A Real-Time Object Detection Accelerator with Compressed SSDLite on FPGA

Abstract

Convolutional neural network (CNN)-based object detection has been widely employed in various applications such as autonomous driving and intelligent video surveillance. However, the computational complexity of conventional convolution hinders its application in embedded systems. Recently, a mobile-friendly CNN model SSDLite-MobileNetV2 (SSDLiteM2) has been proposed for object detection. This model consists of a novel layer called bottleneck residual block (BRB). Although SSDLiteM2 contains far fewer parameters and computations than conventional CNN models, its performance on embedded devices still cannot meet the requirements of real-time processing. This paper proposes a novel FPGA-based architecture for SSDLiteM2 in combination with hardware optimizations including fused BRB, processing element (PE) sharing and load-balanced channel pruning.
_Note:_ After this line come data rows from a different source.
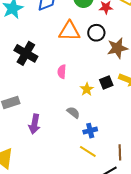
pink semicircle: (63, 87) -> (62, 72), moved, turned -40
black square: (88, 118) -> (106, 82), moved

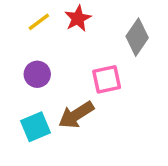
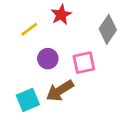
yellow line: (39, 22) -> (29, 29), moved
purple circle: (37, 74) -> (48, 59), moved

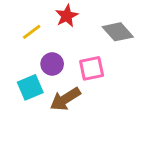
gray diamond: (108, 29) -> (118, 32), turned -76
cyan square: (28, 100) -> (30, 87), moved

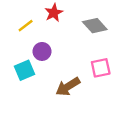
pink square: (92, 68) -> (101, 68), moved
brown arrow: (65, 99) -> (68, 87), moved

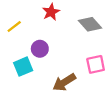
yellow line: (26, 26) -> (14, 26), moved

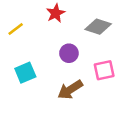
gray diamond: (90, 24) -> (98, 27), turned -30
purple circle: (40, 49) -> (69, 53), moved

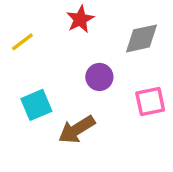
gray diamond: (98, 27) -> (141, 38), turned -30
brown arrow: (70, 90) -> (77, 129), moved

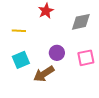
yellow line: (22, 42) -> (19, 31), moved, turned 40
purple circle: (99, 77) -> (57, 53), moved

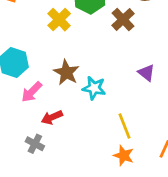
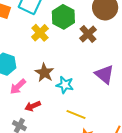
purple triangle: (146, 73) -> (105, 74), size x1.5
yellow line: (124, 126) -> (76, 115), moved, turned -48

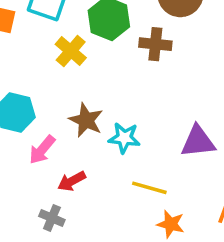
brown cross: (88, 34) -> (155, 44), turned -36
purple triangle: (105, 74) -> (198, 142), moved, turned -40

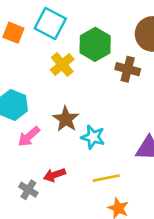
red arrow: (72, 181) -> (54, 175), moved
yellow line: (149, 188) -> (106, 178), turned -36

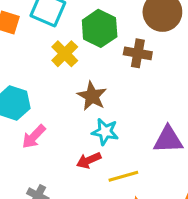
brown star: (66, 119) -> (92, 96), moved
red arrow: (54, 175) -> (89, 160), moved

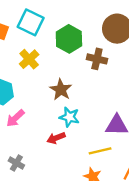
yellow cross: (65, 54) -> (29, 59), moved
yellow line: (123, 176) -> (100, 151), moved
Moreover, a novel quantization scheme called partial quantization has been developed, which partially quantizes SSDLiteM2 to 8 bits with only 1.8% accuracy loss. Experiments show that the proposed design on a Xilinx ZC706 device can achieve up to 65 frames per second with 20.3 mean average precision on the COCO dataset.

Publication
2018 International Conference on Field-Programmable Technology (FPT)